Séminaire « L’histoire du livre du Maghreb à l’Afrique de l’Ouest » : The book as an object of study : Séance 10
décembre 5 @ 15h30 - 17h30
The book as an object of study : a case study from Timbuktu
Intervenant : Shamil Jeppie, historien, membre de l’Académie du Royaume du Maroc
Date et lieu : Vendredi 5 décembre 2025 à partir de 15h30 | Affiche |
Résumé d’intervention : Ce séminaire s’intéressera aux manuscrits du Coran écrits en écriture coufique sur parchemin, actuellement conservés dans les bibliothèques marocaines. Plutôt que de nous attarder sur les questions relatives à leur origine – un sujet certes essentiel, mais qui s’inscrit bien en amont de la chronologie considérée par ce programme scientifique – nous privilégierons l’exploration des modalités de leur transmission à travers les siècles. La survie de ces témoins remarquables pose plusieurs questions fondamentales : quels lieux ont assuré leur préservation ? Quels acteurs, qu’il s’agisse de particuliers ou d’institutions, ont joué un rôle dans leur sauvegarde ? Enfin, quelles stratégies, qu’elles soient liées à la conservation, à l’usage ou même à la restauration, ont permis de préserver leur intégrité ou, au contraire, ont contribué à leur altération ?
Un examen attentif des caractéristiques matérielles de ces manuscrits fournit des indices essentiels sur les conditions de leur conservation à différentes périodes, notamment durant le Moyen Âge. Toutefois, le séminaire se concentrera plus particulièrement sur les dynamiques propres aux XXe et XXIe siècles. Cette période marque un tournant, où les manuscrits en écriture coufique suscitent un intérêt croissant, tant dans le contexte intellectuel marocain qu’à une échelle internationale.
À l’aube du Protectorat français, l’étude des collections permet d’évaluer l’état du corpus, les pratiques de transmission, ainsi que l’intérêt scientifique dont il faisait déjà l’objet. Le XXe siècle voit cet intérêt évoluer, passant d’un cercle érudit à une reconnaissance plus large. Les manuscrits en écriture coufique acquièrent une place de plus en plus importante dans les collections muséales et privées, souvent comme objets d’art islamique, parfois au détriment de leur contexte d’origine. Cependant, cette diffusion s’accompagne d’une fragmentation des manuscrits, souvent volontaire, et d’une anonymisation destinée à faciliter leur intégration dans des collections éloignées de leur environnement initial.

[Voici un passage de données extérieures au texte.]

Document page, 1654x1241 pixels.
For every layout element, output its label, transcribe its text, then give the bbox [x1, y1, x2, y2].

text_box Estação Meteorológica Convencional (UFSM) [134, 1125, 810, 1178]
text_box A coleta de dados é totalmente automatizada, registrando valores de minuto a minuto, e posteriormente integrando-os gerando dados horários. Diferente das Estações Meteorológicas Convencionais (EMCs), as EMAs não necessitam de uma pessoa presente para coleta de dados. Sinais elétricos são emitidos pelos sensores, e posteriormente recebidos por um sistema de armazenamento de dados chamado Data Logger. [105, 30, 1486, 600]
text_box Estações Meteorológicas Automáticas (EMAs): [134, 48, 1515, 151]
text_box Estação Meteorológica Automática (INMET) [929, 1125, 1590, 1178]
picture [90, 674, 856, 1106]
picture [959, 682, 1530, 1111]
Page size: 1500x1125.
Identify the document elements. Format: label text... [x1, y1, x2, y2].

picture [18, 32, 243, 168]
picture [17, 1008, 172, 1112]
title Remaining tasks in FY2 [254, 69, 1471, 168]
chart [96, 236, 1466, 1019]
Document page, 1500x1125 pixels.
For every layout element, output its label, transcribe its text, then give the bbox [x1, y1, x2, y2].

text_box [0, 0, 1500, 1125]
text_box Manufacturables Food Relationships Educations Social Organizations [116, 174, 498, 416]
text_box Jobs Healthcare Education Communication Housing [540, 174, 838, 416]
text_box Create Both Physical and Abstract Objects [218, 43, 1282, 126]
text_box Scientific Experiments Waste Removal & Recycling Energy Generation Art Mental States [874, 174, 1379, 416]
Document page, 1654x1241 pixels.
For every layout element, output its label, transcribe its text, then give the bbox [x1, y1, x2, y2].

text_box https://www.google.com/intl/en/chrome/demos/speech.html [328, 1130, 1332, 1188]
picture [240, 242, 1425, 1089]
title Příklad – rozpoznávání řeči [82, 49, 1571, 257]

Aujourd’hui, les outils paléographiques et codicologiques permettent de reconstituer ces fragments dispersés et d’identifier les stratégies de transformation et de maquillage qui ont contribué à leur dépossession. Ce travail de reconstruction éclaire non seulement les mécanismes à l’oeuvre dans la constitution des collections modernes, mais aussi les moyens de redonner à ces manuscrits leur place dans l’histoire patrimoniale marocaine. Ce séminaire ambitionne ainsi de contribuer à une meilleure compréhension de la trajectoire de ces témoins vénérables et à une valorisation renouvelée de leur héritage au sein des études islamiques.